Here are some from “First Kidding”: “When it is time, your doe will heave herself / and murmur to an absence felt behind her.” Take note of the words “your doe” here. The author embodies the doe in this poem, takes possession of it, and uses the birth of its kid as a metaphor for human birth, implying the birth of the poet and his connection to the farm. This metaphor is reinforced by the first two lines of the third stanza: “Here is the ancient scent of fruit and wet; / it is where you come from…” These lines instill the all-too-crucial sense of place in the poem, the clear place of birth from within a goat’s voluptuous womb.

The strong sense of place continues in the poem, “To the Fields”. Observe the first stanza: “On the oldest maps, a township lane. / On the topographical, a set of dashes. / The road climbs the ridge behind our farm . . .” The poet uses clear mapping images here to outline the poem’s landscape, also defined in the third stanza, “This road traverses my own history:” What history? That is exactly what the book is about, experiencing a unique life history in bountiful, clearly defined, landscapes, from Pennsylvania to Armenia, to learn how a diverse, multicultural background empowers one’s self.

Another favorite is “Famous Painting,” in which the poet describes a painting at the Yale University Art Gallery. The poet is not afraid to criticize the painting, writing the following on the first line: “This is Outrageous. There is nothing here.” The poet goes on to describe pedestrian images until the turn in the poem, in the third stanza, in which the poet dares the reader to question where they might be if they sailed into the horizon presented: “ . . . Iceland or Portugal, / Madagascar, Zanzibar, or merely // Long Island. Or somewhere we will never be. / Here then. Taste some of the sea.” The poet offers salvation, a new view of a mundane work of art; he offers a sense of wonder and desire, a desire to seek out and harness emotional satisfaction from something inane.   

“Halcyon Days” is an anomaly. It doesn’t quite fit with the tenor of the collection. It is about drug use and utilizes a list of drugs (Seroquel, Abilify, Xanax, etc.), weaved into the poet’s daily activities, to create a metaphor for depression, and how we overuse drugs to compensate. The landscape here is not nature or farmland, but rather the poet’s own body.

It seems as though this poem would work best in a confessional poetry collection, rather than one derived from nature. Also of note is the interlocking end-rhyme scheme; it creates a sense of whimsy and nonchalance, to mimic the effect of the drugs.

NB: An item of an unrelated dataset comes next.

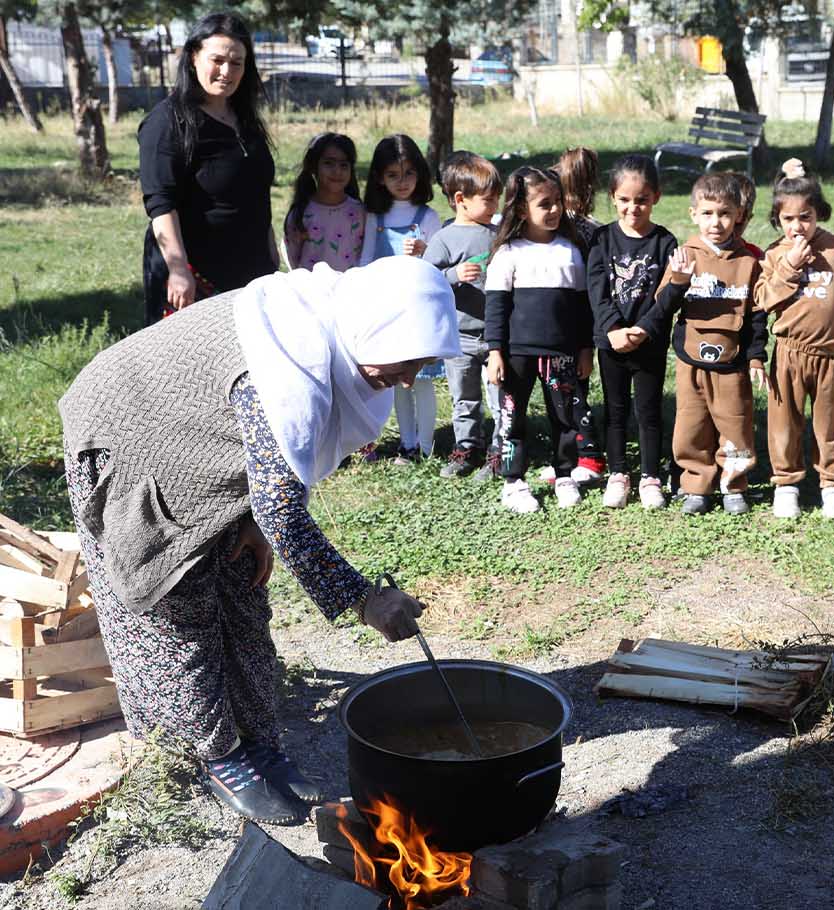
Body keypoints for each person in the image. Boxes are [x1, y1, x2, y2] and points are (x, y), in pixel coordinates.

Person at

The combination on container and content constitute a successful poem. Most contemporary poets avoid metrical and rhyming poetry, as they consider it antiquated and constrictive; however, Najarian takes a risk, breaks with conformity, and succeeds.

The Goat Songs is new. It is an inspired collection rooted in cultural heritage, introspection, and nature. It offers cultural history and identity, all stemming from a unique childhood on a goat farm, a farm which proves that life can be absurd, yet always fulfilling.